> [CONSIGNE 1]:
Disposez en tableau Markdown, avec les colonnes « N° » et « Ligne », le passage des enregistrements allant de la ligne qui contient « gray line at (216, 190): rotated » jusqu'à la fin des enregistrements, chaque ligne numérotée et les lignes vides omises. Laissez les images hors de la réponse.

═══ TEXTE PRÉSENTÉ ═══

Franck Prazan : Une œuvre d’art n’est pas un actif financier, elle ne rapporte pas d’intérêts ni de dividendes et n’offre pas non plus les mêmes garanties dans le temps qu’une acquisition immobilière – certains pourront le regretter. En revanche, lorsqu’une œuvre d’art change de mains, elle est largement fiscalisée par divers dispositifs. Ralentir ou empêcher ces flux revient à s’en prendre aux recettes qu’ils génèrent pour l’État. C’est contre-productif. Sans compter que l’évaluation de la valeur d’une œuvre d’art est un exercice difficile, voire impossible, du fait du caractère unique de chaque œuvre et de la forte variabilité de l’évolution des valeurs. Le contrôle de l’application de cette mesure sera donc très difficile et soumettra les contribuables à une véritable inquisition.
Léopold Vassy : Il faut aussi considérer que la détention d’œuvres d’art engage de nombreux frais qui, eux, participent pleinement à l’activité économique et à l’emploi : frais de restauration, de stockage, d’assurance ou de conservation.
Si cette mesure entrait en vigueur, quel effet pourrait-elle avoir, selon vous, sur la présence et l’activité des galeries étrangères à Paris ?
Franck Prazan : Ces galeries sont venues s’installer à Paris parce qu’elles ont cru – et souhaitons qu’elles puissent continuer à le croire – que Paris était la nouvelle place forte du marché de l’art. Si ces mesures étaient adoptées, cela risque de les faire fuir.

═══ ENREGISTREMENTS FOURNIS ═══

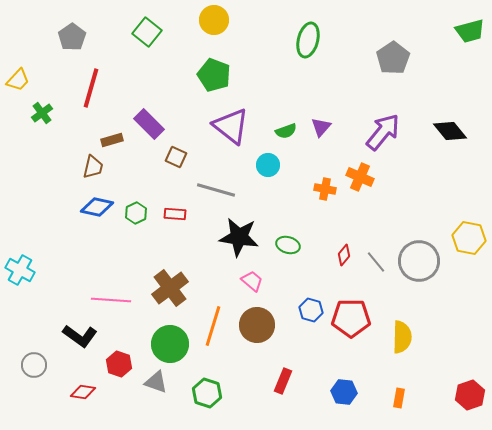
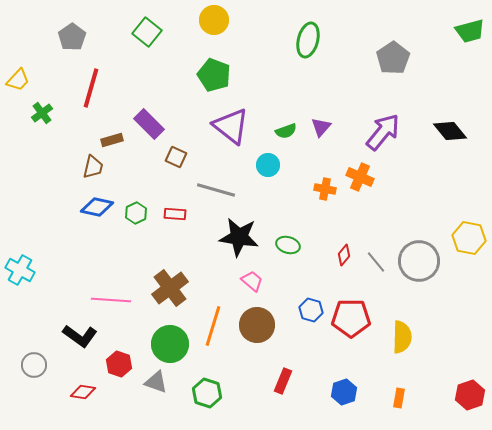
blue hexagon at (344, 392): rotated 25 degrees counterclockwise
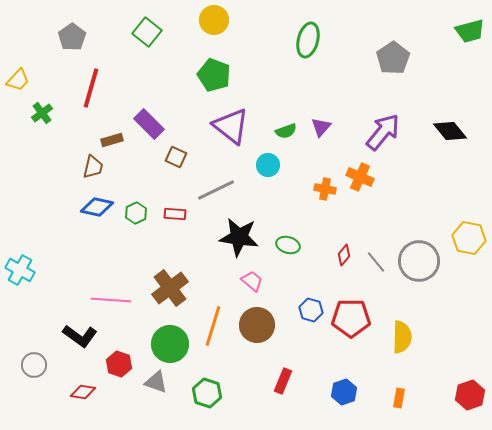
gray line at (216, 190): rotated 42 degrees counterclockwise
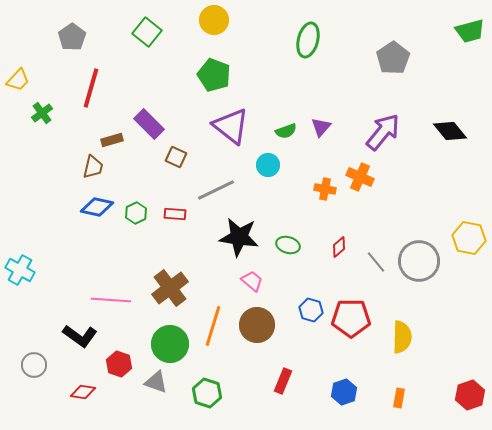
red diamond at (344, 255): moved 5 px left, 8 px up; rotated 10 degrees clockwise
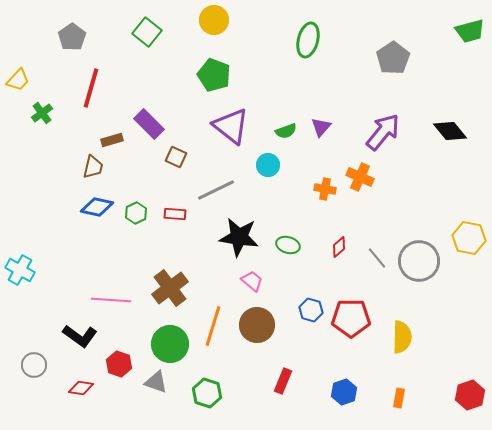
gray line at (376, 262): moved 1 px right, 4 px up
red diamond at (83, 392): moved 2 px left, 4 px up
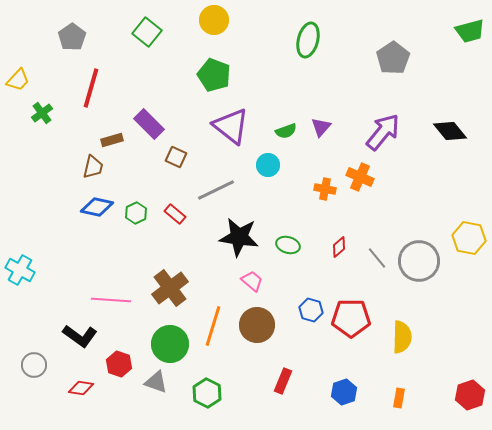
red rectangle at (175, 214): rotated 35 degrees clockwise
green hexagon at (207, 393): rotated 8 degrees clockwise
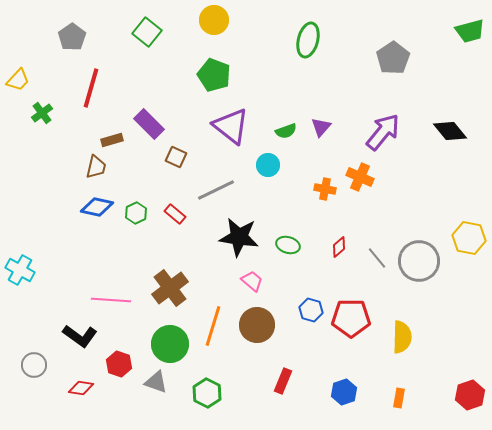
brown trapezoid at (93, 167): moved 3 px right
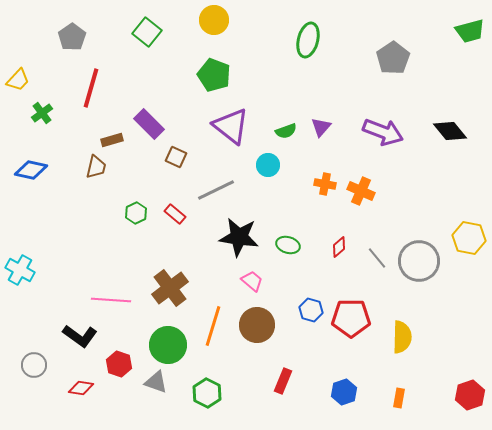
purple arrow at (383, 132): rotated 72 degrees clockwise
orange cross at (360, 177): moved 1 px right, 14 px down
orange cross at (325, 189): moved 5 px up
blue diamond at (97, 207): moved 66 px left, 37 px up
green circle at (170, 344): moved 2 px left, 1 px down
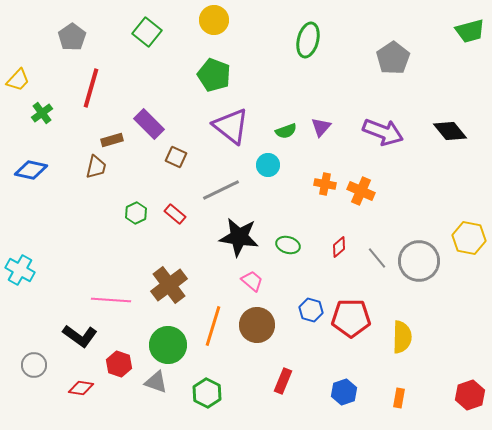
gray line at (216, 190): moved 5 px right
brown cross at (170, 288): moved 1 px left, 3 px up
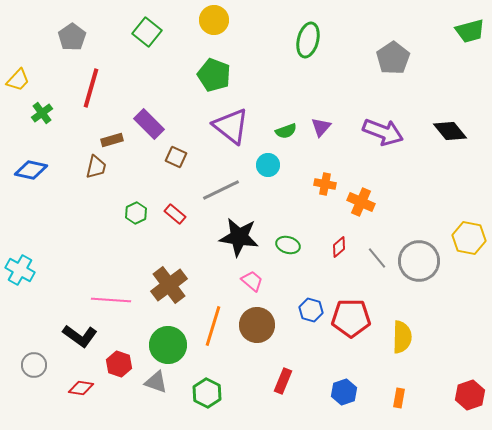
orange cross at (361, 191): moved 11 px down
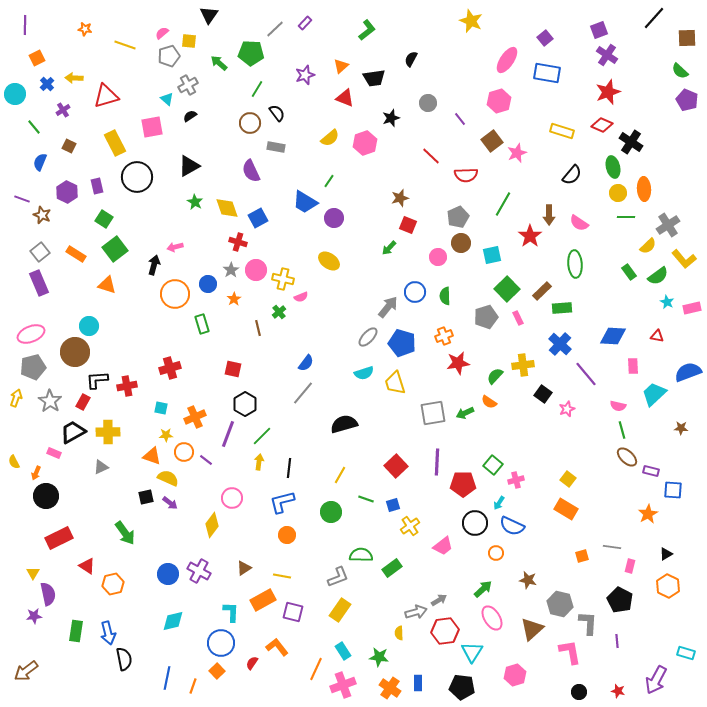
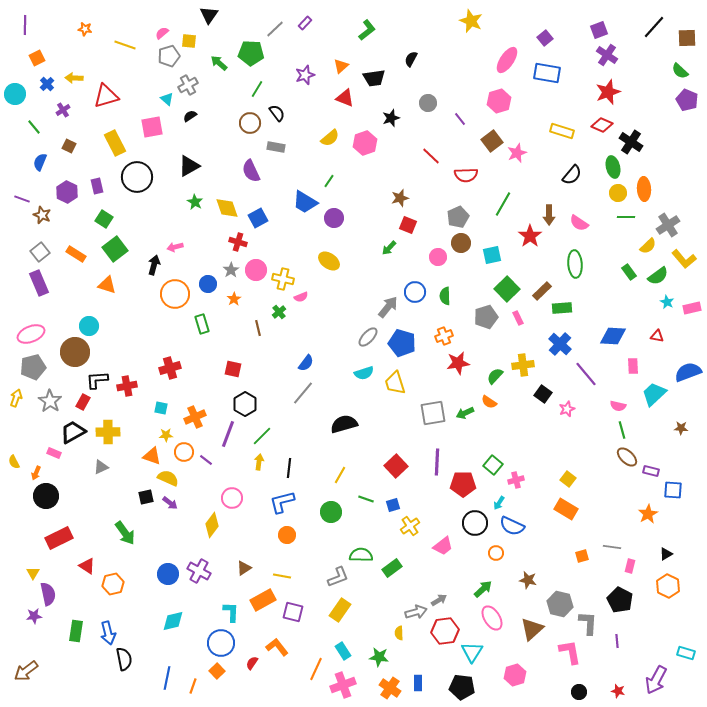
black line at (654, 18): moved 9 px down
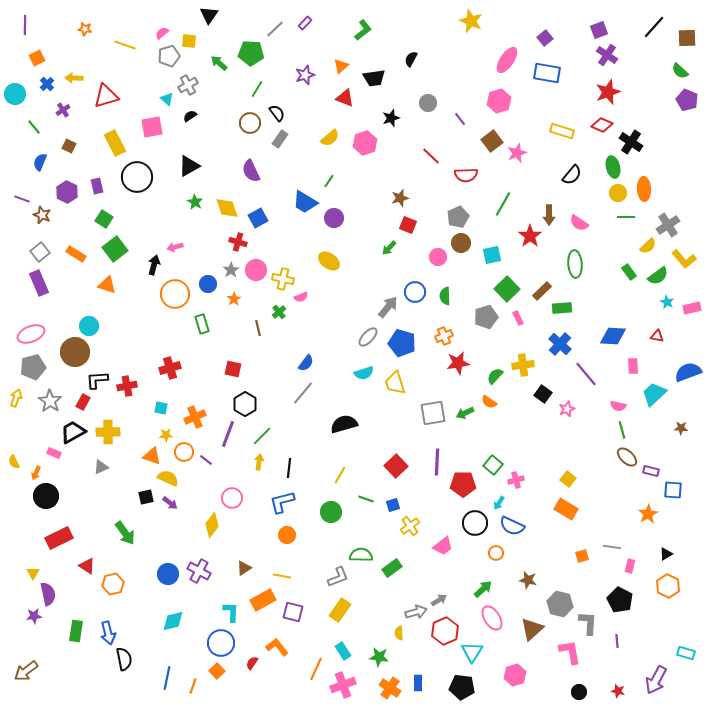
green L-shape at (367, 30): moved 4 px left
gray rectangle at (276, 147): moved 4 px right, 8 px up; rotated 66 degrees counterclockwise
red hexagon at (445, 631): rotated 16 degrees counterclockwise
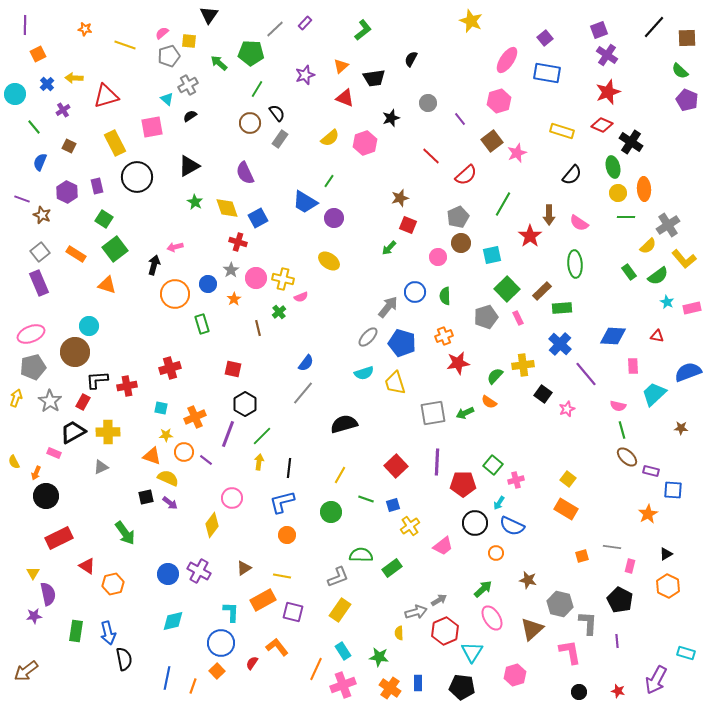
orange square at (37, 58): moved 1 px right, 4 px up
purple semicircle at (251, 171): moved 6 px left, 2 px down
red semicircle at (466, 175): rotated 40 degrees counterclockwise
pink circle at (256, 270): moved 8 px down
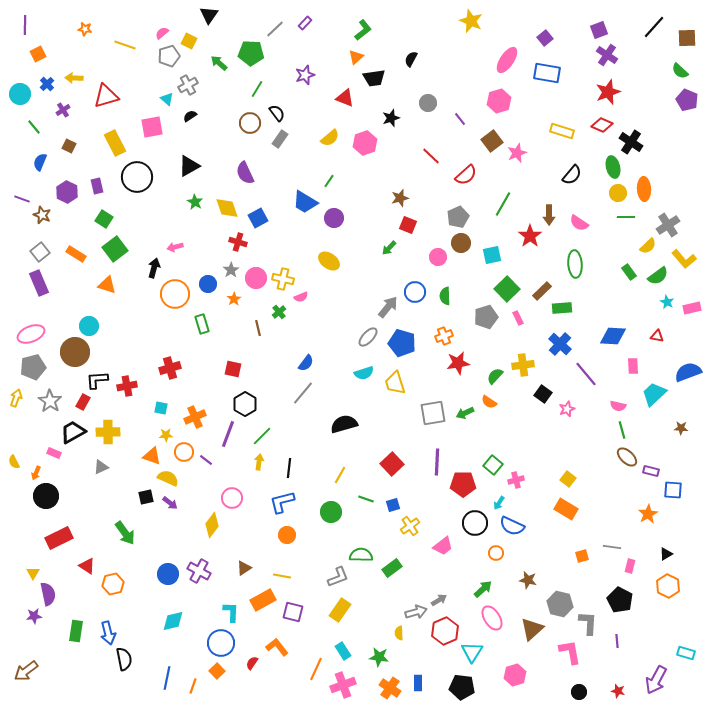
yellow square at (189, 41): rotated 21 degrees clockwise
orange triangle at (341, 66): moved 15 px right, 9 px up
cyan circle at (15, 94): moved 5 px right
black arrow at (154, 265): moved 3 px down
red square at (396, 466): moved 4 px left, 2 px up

═══

> [CONSIGNE 2]:
Reprenez l'entretien sur la fiscalité du marché de l'art à la suite de sa dernière réplique.

> [RÉPONSE 1]:
| N° | Ligne |
|---|---|
| 1 | gray line at (216, 190): rotated 42 degrees counterclockwise |
| 2 | red diamond at (344, 255): moved 5 px left, 8 px up; rotated 10 degrees clockwise |
| 3 | gray line at (376, 262): moved 1 px right, 4 px up |
| 4 | red diamond at (83, 392): moved 2 px left, 4 px up |
| 5 | red rectangle at (175, 214): rotated 35 degrees clockwise |
| 6 | green hexagon at (207, 393): rotated 8 degrees clockwise |
| 7 | brown trapezoid at (93, 167): moved 3 px right |
| 8 | purple arrow at (383, 132): rotated 72 degrees clockwise |
| 9 | orange cross at (360, 177): moved 1 px right, 14 px down |
| 10 | orange cross at (325, 189): moved 5 px up |
| 11 | blue diamond at (97, 207): moved 66 px left, 37 px up |
| 12 | green circle at (170, 344): moved 2 px left, 1 px down |
| 13 | gray line at (216, 190): moved 5 px right |
| 14 | brown cross at (170, 288): moved 1 px left, 3 px up |
| 15 | orange cross at (361, 191): moved 11 px down |
| 16 | black line at (654, 18): moved 9 px down |
| 17 | green L-shape at (367, 30): moved 4 px left |
| 18 | gray rectangle at (276, 147): moved 4 px right, 8 px up; rotated 66 degrees counterclockwise |
| 19 | red hexagon at (445, 631): rotated 16 degrees counterclockwise |
| 20 | orange square at (37, 58): moved 1 px right, 4 px up |
| 21 | purple semicircle at (251, 171): moved 6 px left, 2 px down |
| 22 | red semicircle at (466, 175): rotated 40 degrees counterclockwise |
| 23 | pink circle at (256, 270): moved 8 px down |
| 24 | yellow square at (189, 41): rotated 21 degrees clockwise |
| 25 | orange triangle at (341, 66): moved 15 px right, 9 px up |
| 26 | cyan circle at (15, 94): moved 5 px right |
| 27 | black arrow at (154, 265): moved 3 px down |
| 28 | red square at (396, 466): moved 4 px left, 2 px up |

> [RÉPONSE 2]:
Michele Casamonti : Ce serait un parfait « autogoal » ! Paris risque de perdre une grande partie de son attractivité. Les galeries étrangères, notamment suisses, londoniennes ou américaines, pourraient revoir leur présence sur le marché parisien et relocaliser leurs ventes vers des places plus neutres fiscalement.
Au-delà des aspects économiques, percevez-vous des effets possibles sur la dynamique de la création artistique et sur les artistes de la scène française ?
Michele Casamonti : Sous couvert d’équité fiscale, cette mesure risquerait de fragiliser directement la scène artistique française, déjà marquée par une concurrence internationale forte. L’inclusion d’œuvres d’art dans l’assiette taxable des particuliers et des holdings produirait un effet de réaction en chaîne sur la création elle-même. Les galeries sont le relais vital entre artistes et collectionneur·euse·s : si les second·e·s se retirent, les premier·e·s vont produire moins, et pour les plus jeunes, peiner à émerger. En confondant patrimoine culturel et produit de luxe, elle met en péril non seulement le marché de l’art, mais tout l’écosystème de création et de pensée qu’il soutient.
Nathalie Obadia : Le risque serait de voir un certain nombre d’amateur·rice·s d’art choisir de s’installer à l’étranger et ne plus acheter sur le marché français. Les achats d’œuvres d’artistes français·e·s diminueraient, ce qui serait dommageable pour la vitalité de la scène nationale. Des collectionneur·euse·s ne participeraient plus à l’enrichissement des collections des musées français dont les acquisitions sont largement alimentées par le mécénat, les donations et les cercles de donateur·rice·s. Ces mesures constituent donc un sujet d’intérêt public, et ne concernent pas seulement les acteur·rice·s privé·e·s.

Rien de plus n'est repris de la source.